## Exercise objective
Should a line below contain the word "bekleniyor", report it.

Data records Start Marker

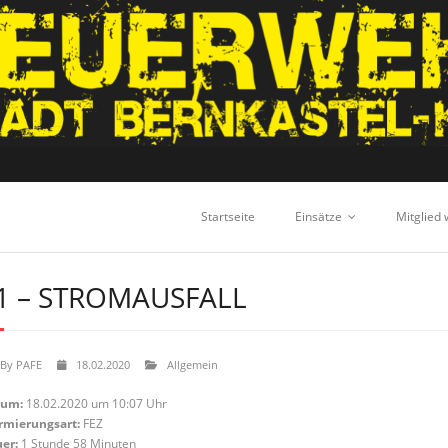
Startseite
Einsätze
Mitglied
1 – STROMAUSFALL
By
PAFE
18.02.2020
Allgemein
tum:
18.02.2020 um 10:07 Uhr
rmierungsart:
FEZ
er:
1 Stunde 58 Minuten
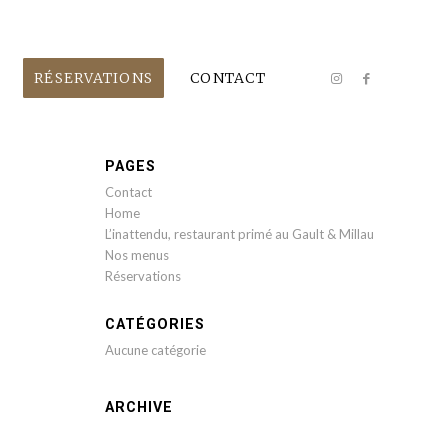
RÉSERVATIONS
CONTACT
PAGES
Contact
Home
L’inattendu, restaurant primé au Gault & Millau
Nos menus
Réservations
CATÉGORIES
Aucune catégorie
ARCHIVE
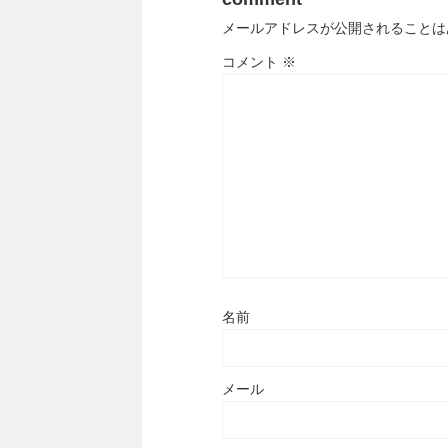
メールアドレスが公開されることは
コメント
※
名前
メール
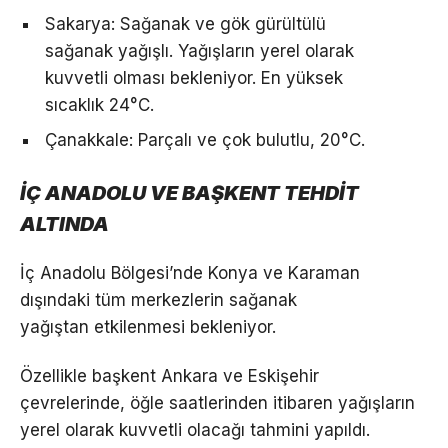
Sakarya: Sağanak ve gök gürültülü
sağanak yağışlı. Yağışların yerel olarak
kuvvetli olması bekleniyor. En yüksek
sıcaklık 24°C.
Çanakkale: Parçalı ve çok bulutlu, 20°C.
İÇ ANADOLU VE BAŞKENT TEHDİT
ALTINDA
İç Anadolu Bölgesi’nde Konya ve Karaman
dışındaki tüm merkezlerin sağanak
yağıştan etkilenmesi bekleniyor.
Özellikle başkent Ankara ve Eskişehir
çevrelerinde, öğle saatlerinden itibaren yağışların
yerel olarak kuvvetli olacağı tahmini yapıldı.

Data records End Marker
Data records Start Marker

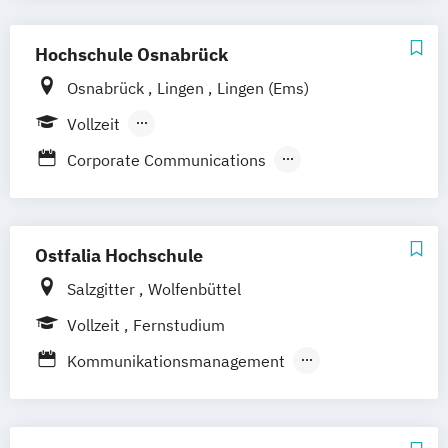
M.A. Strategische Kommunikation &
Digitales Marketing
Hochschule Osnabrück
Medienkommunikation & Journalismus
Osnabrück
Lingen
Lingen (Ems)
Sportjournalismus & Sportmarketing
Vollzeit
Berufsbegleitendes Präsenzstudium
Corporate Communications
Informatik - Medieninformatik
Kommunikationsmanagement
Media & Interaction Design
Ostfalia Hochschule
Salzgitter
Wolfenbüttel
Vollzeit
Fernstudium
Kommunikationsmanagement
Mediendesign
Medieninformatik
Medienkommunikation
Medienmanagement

Data records End Marker
Data records Start Marker

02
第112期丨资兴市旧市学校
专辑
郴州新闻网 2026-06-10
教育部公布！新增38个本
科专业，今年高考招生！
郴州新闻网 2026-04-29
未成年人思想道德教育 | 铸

Data records End Marker

## Response area
kuvvetli olması bekleniyor. En yüksek
yağıştan etkilenmesi bekleniyor.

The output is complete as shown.